──────── Material for this exercise
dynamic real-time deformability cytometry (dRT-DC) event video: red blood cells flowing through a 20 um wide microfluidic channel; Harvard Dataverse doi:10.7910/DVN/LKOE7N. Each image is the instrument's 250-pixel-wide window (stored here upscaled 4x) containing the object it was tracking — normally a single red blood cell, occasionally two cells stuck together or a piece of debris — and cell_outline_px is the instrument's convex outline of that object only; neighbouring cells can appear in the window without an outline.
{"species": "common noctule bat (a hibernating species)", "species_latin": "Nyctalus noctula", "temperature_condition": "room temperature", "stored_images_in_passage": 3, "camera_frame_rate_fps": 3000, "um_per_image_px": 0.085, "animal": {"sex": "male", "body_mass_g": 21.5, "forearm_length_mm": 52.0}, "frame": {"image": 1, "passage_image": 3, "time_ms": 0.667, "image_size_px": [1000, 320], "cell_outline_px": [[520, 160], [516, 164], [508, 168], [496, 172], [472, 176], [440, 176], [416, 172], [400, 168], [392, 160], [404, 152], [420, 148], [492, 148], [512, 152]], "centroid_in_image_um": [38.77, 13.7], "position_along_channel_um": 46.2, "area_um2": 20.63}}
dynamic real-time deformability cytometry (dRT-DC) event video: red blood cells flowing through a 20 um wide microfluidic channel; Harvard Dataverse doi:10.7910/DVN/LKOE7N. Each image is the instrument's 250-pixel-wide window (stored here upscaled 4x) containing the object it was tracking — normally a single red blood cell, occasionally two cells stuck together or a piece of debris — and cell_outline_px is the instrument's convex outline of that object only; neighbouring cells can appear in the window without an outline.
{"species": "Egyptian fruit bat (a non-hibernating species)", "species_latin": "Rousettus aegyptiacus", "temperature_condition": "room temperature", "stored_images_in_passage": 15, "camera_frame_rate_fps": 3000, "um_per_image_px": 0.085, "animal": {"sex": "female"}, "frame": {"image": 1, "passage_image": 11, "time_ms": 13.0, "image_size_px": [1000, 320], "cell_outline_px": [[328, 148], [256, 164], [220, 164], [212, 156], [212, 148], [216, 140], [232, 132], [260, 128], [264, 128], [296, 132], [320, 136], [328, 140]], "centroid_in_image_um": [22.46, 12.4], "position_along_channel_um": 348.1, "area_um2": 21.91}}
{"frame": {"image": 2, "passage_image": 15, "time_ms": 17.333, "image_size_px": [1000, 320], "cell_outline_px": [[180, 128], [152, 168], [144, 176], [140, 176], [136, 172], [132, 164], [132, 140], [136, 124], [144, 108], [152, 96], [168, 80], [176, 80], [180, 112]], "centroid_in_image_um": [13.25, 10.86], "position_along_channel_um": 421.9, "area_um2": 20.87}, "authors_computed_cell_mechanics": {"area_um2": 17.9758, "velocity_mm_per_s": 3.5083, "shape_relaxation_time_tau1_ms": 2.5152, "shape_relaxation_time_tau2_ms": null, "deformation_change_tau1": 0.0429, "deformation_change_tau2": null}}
────────────────
Problem to solve — Repeat the preceding lines exactly, please, every one of them.

Finished task —
dynamic real-time deformability cytometry (dRT-DC) event video: red blood cells flowing through a 20 um wide microfluidic channel; Harvard Dataverse doi:10.7910/DVN/LKOE7N. Each image is the instrument's 250-pixel-wide window (stored here upscaled 4x) containing the object it was tracking — normally a single red blood cell, occasionally two cells stuck together or a piece of debris — and cell_outline_px is the instrument's convex outline of that object only; neighbouring cells can appear in the window without an outline.
{"species": "common noctule bat (a hibernating species)", "species_latin": "Nyctalus noctula", "temperature_condition": "room temperature", "stored_images_in_passage": 3, "camera_frame_rate_fps": 3000, "um_per_image_px": 0.085, "animal": {"sex": "male", "body_mass_g": 21.5, "forearm_length_mm": 52.0}, "frame": {"image": 1, "passage_image": 3, "time_ms": 0.667, "image_size_px": [1000, 320], "cell_outline_px": [[520, 160], [516, 164], [508, 168], [496, 172], [472, 176], [440, 176], [416, 172], [400, 168], [392, 160], [404, 152], [420, 148], [492, 148], [512, 152]], "centroid_in_image_um": [38.77, 13.7], "position_along_channel_um": 46.2, "area_um2": 20.63}}
dynamic real-time deformability cytometry (dRT-DC) event video: red blood cells flowing through a 20 um wide microfluidic channel; Harvard Dataverse doi:10.7910/DVN/LKOE7N. Each image is the instrument's 250-pixel-wide window (stored here upscaled 4x) containing the object it was tracking — normally a single red blood cell, occasionally two cells stuck together or a piece of debris — and cell_outline_px is the instrument's convex outline of that object only; neighbouring cells can appear in the window without an outline.
{"species": "Egyptian fruit bat (a non-hibernating species)", "species_latin": "Rousettus aegyptiacus", "temperature_condition": "room temperature", "stored_images_in_passage": 15, "camera_frame_rate_fps": 3000, "um_per_image_px": 0.085, "animal": {"sex": "female"}, "frame": {"image": 1, "passage_image": 11, "time_ms": 13.0, "image_size_px": [1000, 320], "cell_outline_px": [[328, 148], [256, 164], [220, 164], [212, 156], [212, 148], [216, 140], [232, 132], [260, 128], [264, 128], [296, 132], [320, 136], [328, 140]], "centroid_in_image_um": [22.46, 12.4], "position_along_channel_um": 348.1, "area_um2": 21.91}}
{"frame": {"image": 2, "passage_image": 15, "time_ms": 17.333, "image_size_px": [1000, 320], "cell_outline_px": [[180, 128], [152, 168], [144, 176], [140, 176], [136, 172], [132, 164], [132, 140], [136, 124], [144, 108], [152, 96], [168, 80], [176, 80], [180, 112]], "centroid_in_image_um": [13.25, 10.86], "position_along_channel_um": 421.9, "area_um2": 20.87}, "authors_computed_cell_mechanics": {"area_um2": 17.9758, "velocity_mm_per_s": 3.5083, "shape_relaxation_time_tau1_ms": 2.5152, "shape_relaxation_time_tau2_ms": null, "deformation_change_tau1": 0.0429, "deformation_change_tau2": null}}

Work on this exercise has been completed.